Before we began benchmarking the Gauntlet Node, we installed the latest 220.127.116.11 firmware. We strongly suggest the same to everyone, as it dramatically increases the performance of the device.
The read/write speed might appear very low but remember; this is a Wi-Fi connection. A speed of 1.4MB/s translates to 11,2Mbps, a fair speed for streaming media, although not ideal for 1080i/p content. The maximum wireless speed however has to do with the distance from the device, the mobile device connected to it and the number of devices connected at the time. The above results are taken with a laptop, with the Gauntlet 5 meters away and no other device connected at the time. Moving the laptop to a distance of a few cm increased the maximum read speed to 2.1MB/s (16.8Mbps), which speed however is still not enough for streaming 1080 content.

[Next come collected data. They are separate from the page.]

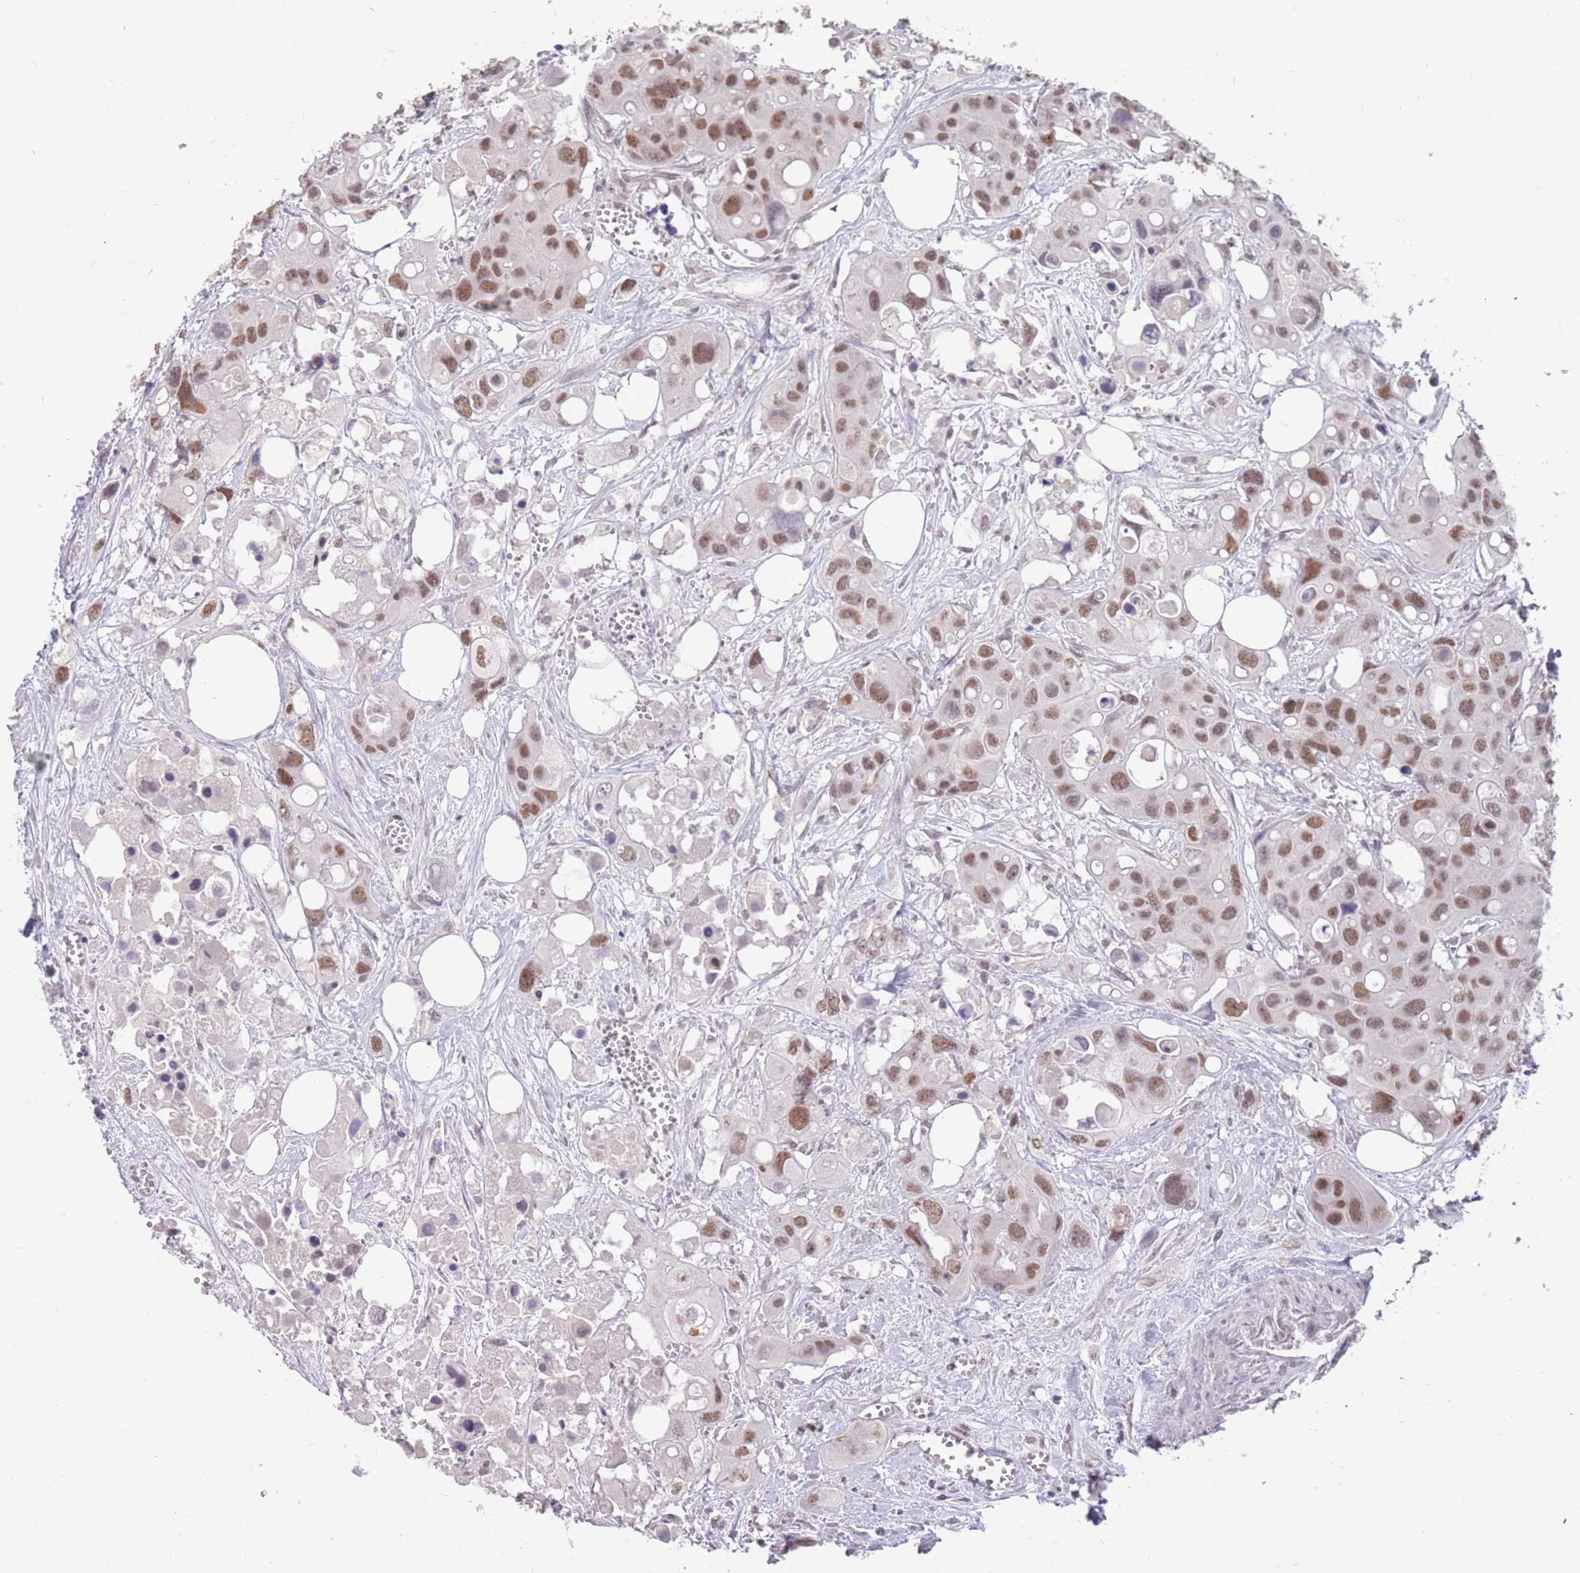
{"staining": {"intensity": "moderate", "quantity": ">75%", "location": "nuclear"}, "tissue": "colorectal cancer", "cell_type": "Tumor cells", "image_type": "cancer", "snomed": [{"axis": "morphology", "description": "Adenocarcinoma, NOS"}, {"axis": "topography", "description": "Colon"}], "caption": "DAB (3,3'-diaminobenzidine) immunohistochemical staining of colorectal cancer displays moderate nuclear protein staining in about >75% of tumor cells. (IHC, brightfield microscopy, high magnification).", "gene": "HNRNPUL1", "patient": {"sex": "male", "age": 77}}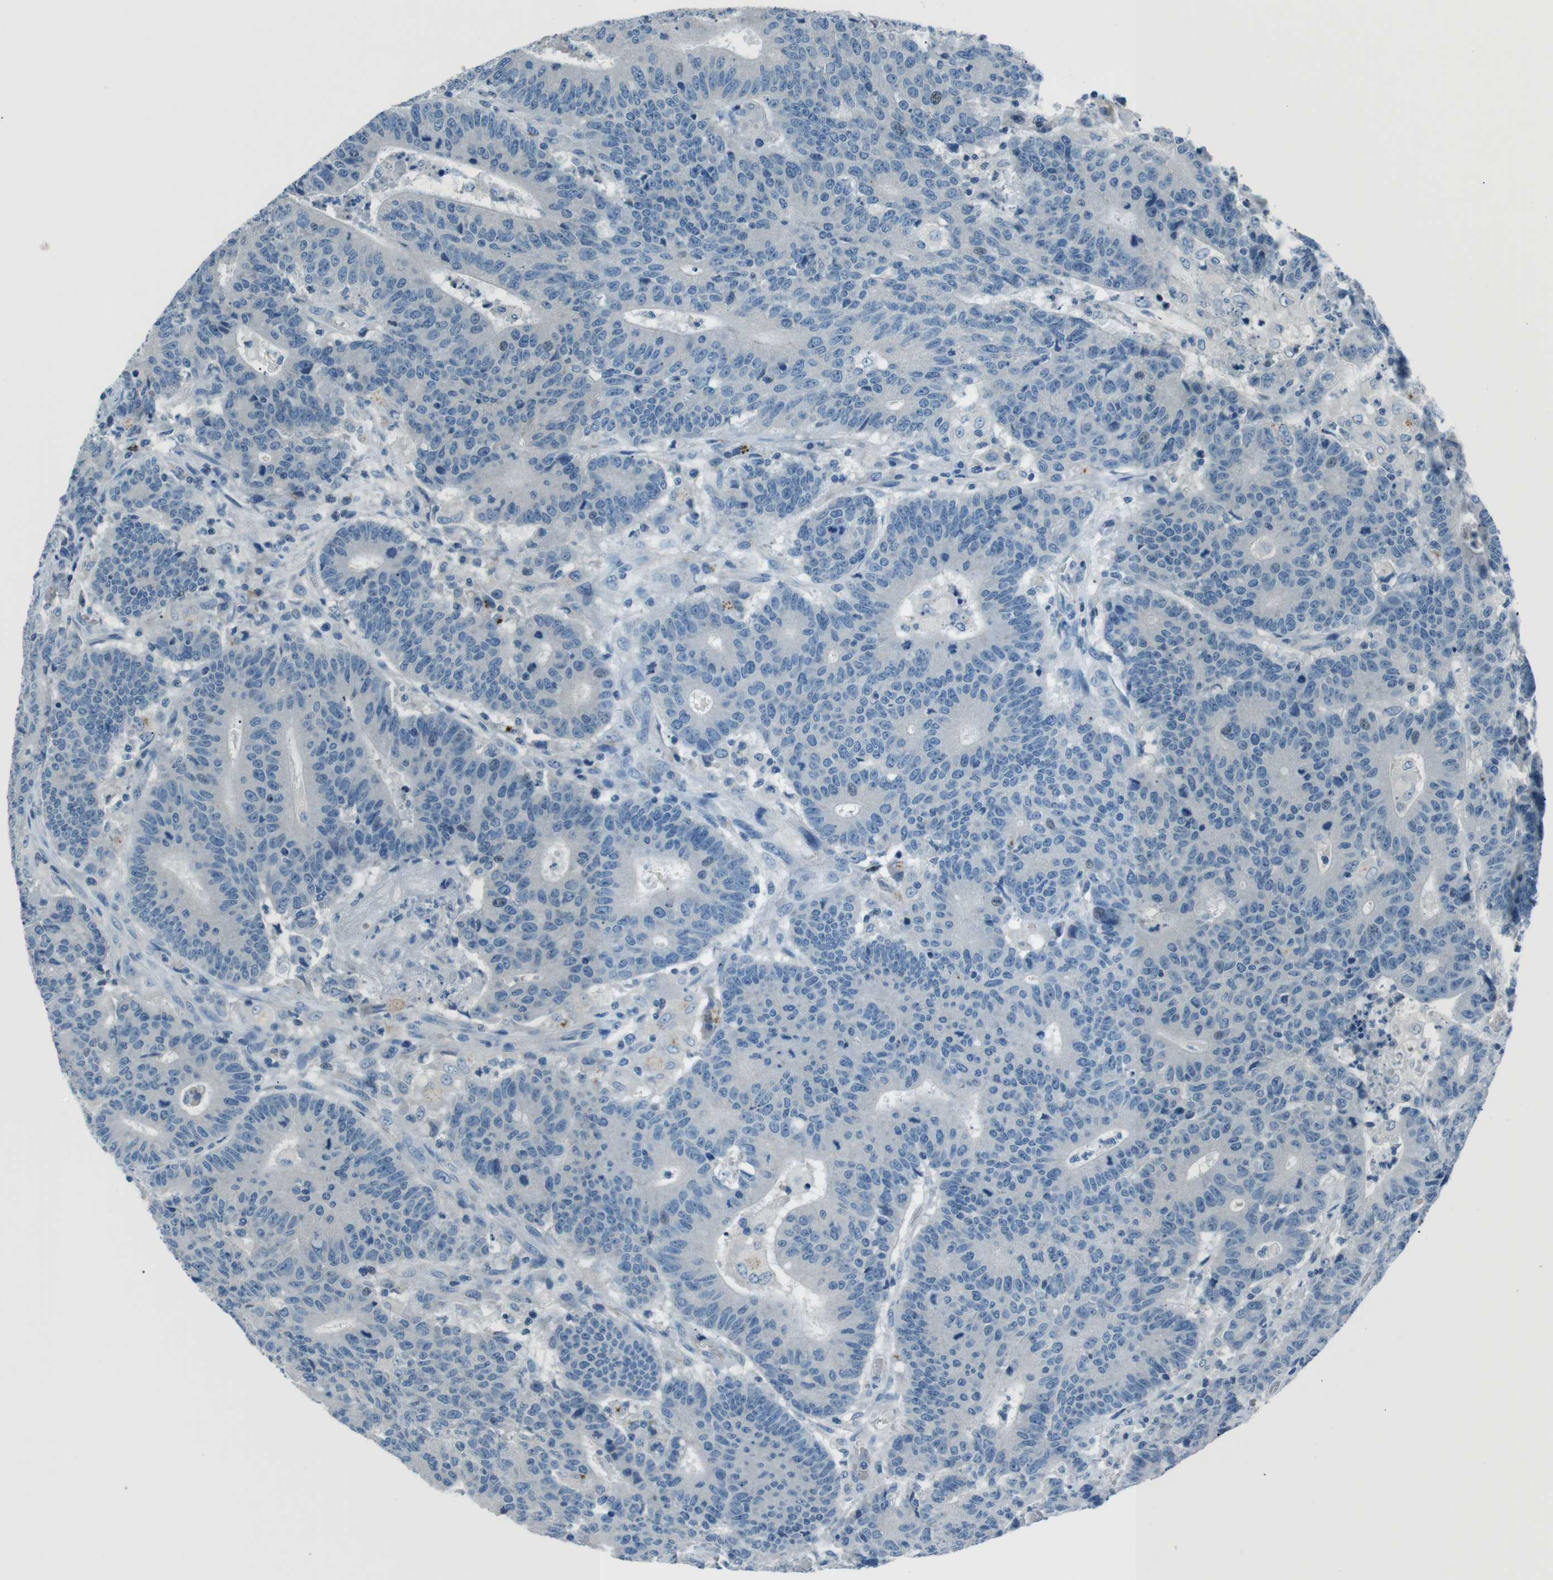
{"staining": {"intensity": "negative", "quantity": "none", "location": "none"}, "tissue": "colorectal cancer", "cell_type": "Tumor cells", "image_type": "cancer", "snomed": [{"axis": "morphology", "description": "Normal tissue, NOS"}, {"axis": "morphology", "description": "Adenocarcinoma, NOS"}, {"axis": "topography", "description": "Colon"}], "caption": "An image of colorectal adenocarcinoma stained for a protein exhibits no brown staining in tumor cells. (DAB immunohistochemistry (IHC), high magnification).", "gene": "ST6GAL1", "patient": {"sex": "female", "age": 75}}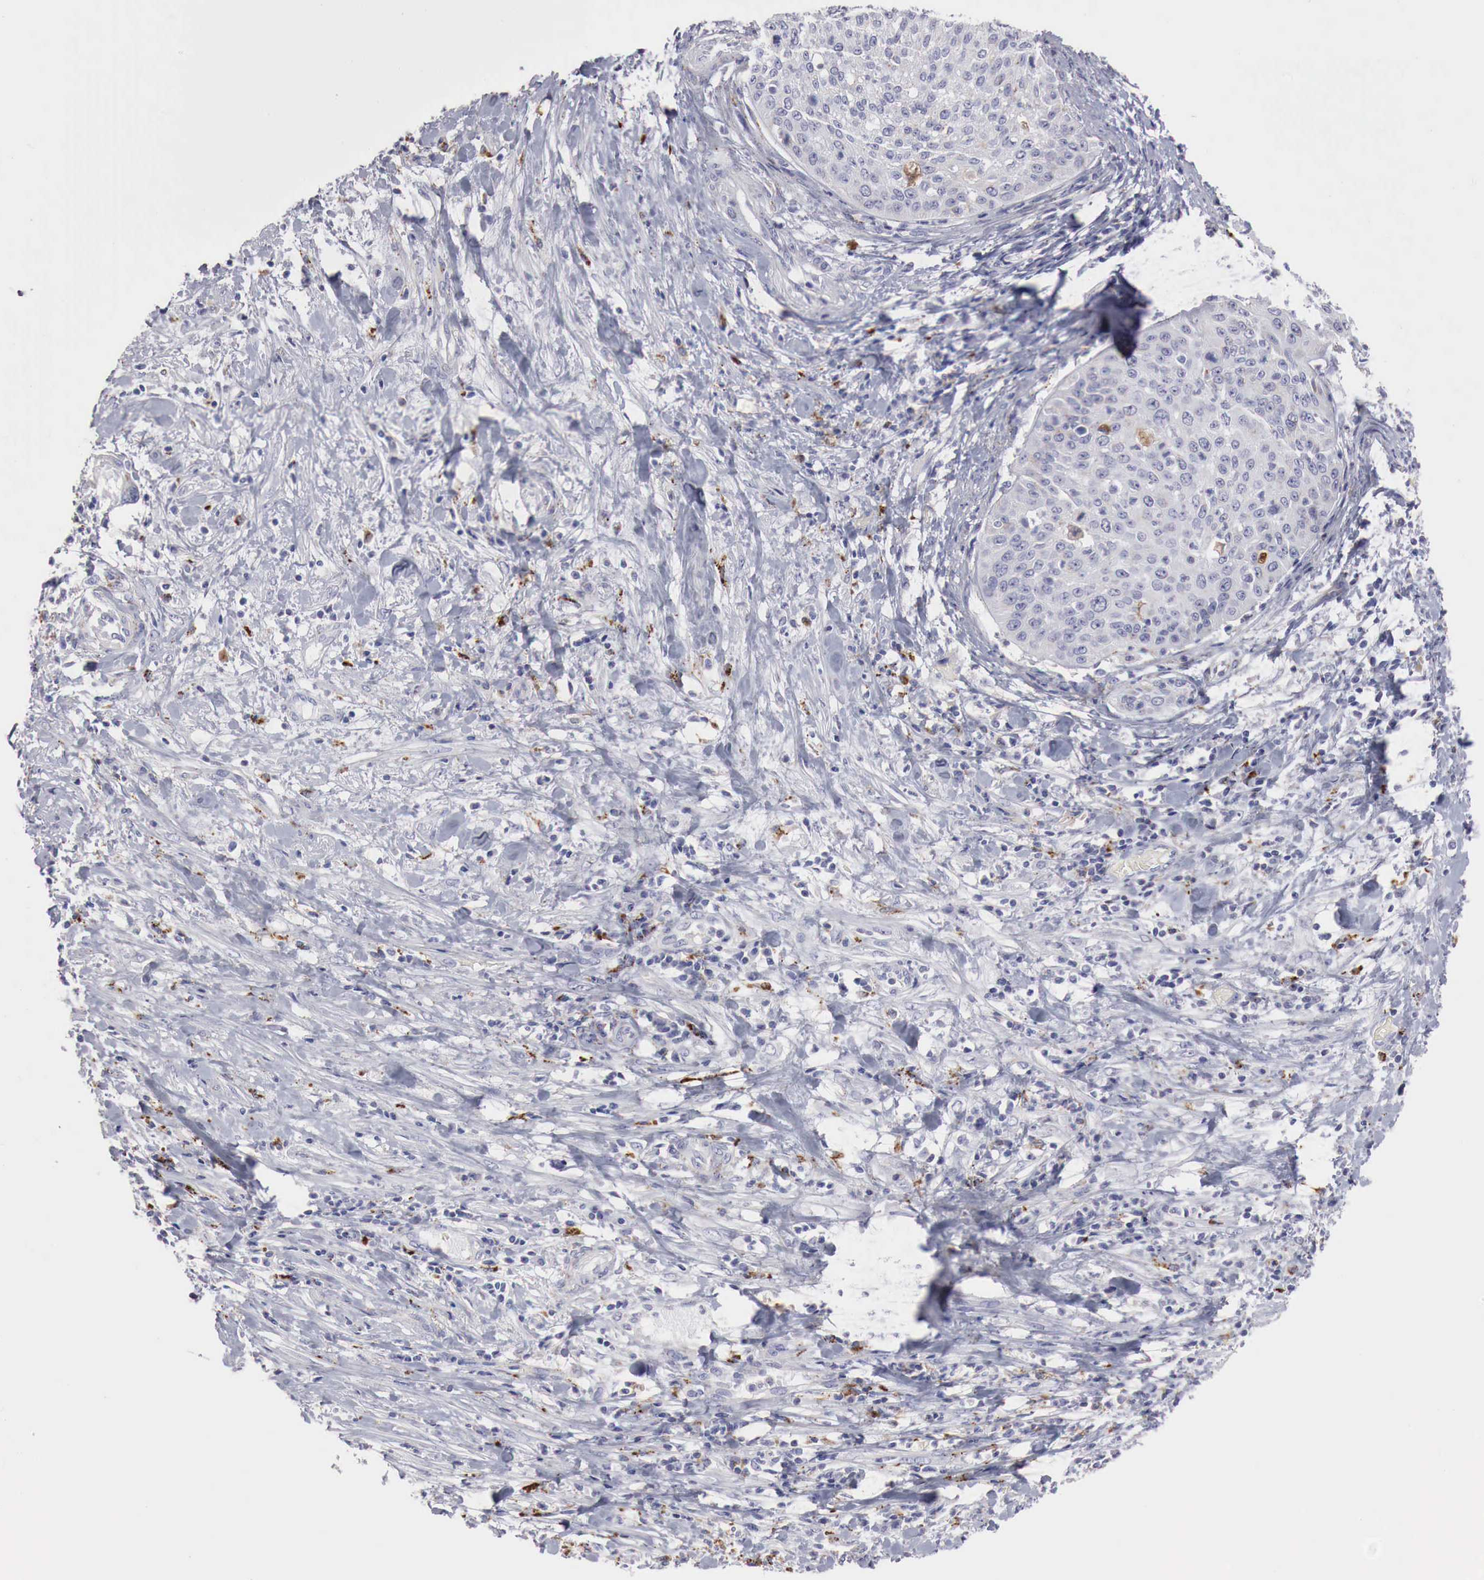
{"staining": {"intensity": "negative", "quantity": "none", "location": "none"}, "tissue": "cervical cancer", "cell_type": "Tumor cells", "image_type": "cancer", "snomed": [{"axis": "morphology", "description": "Squamous cell carcinoma, NOS"}, {"axis": "topography", "description": "Cervix"}], "caption": "Immunohistochemistry (IHC) photomicrograph of neoplastic tissue: cervical cancer (squamous cell carcinoma) stained with DAB shows no significant protein positivity in tumor cells.", "gene": "GLA", "patient": {"sex": "female", "age": 41}}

Battery life depends on many parameters as well. Patriot claims that this device has a battery life of up to 5.5 hours, so we had to see for ourselves. First of all, the life of the battery will obviously be affected by the drive installed in the Gauntlet Node; a 7200RPM performance HDD will definitely consume it much quicker than a SSD. As we think that installing an SSD inside the Gauntlet Node simply makes no sense, we only tested it using our 320GB Western Digital Blue HDD. As you can see from the graph above, battery life varies greatly depending on the kind of usage. Streaming MP3 files gave us a battery life of nearly 7 hours, more than what even Patriot claims. Streaming 720p content however dropped the battery life to 3.5 hours and copying files to the Gauntlet Node thrashed the battery life down to less than 2.5 hours.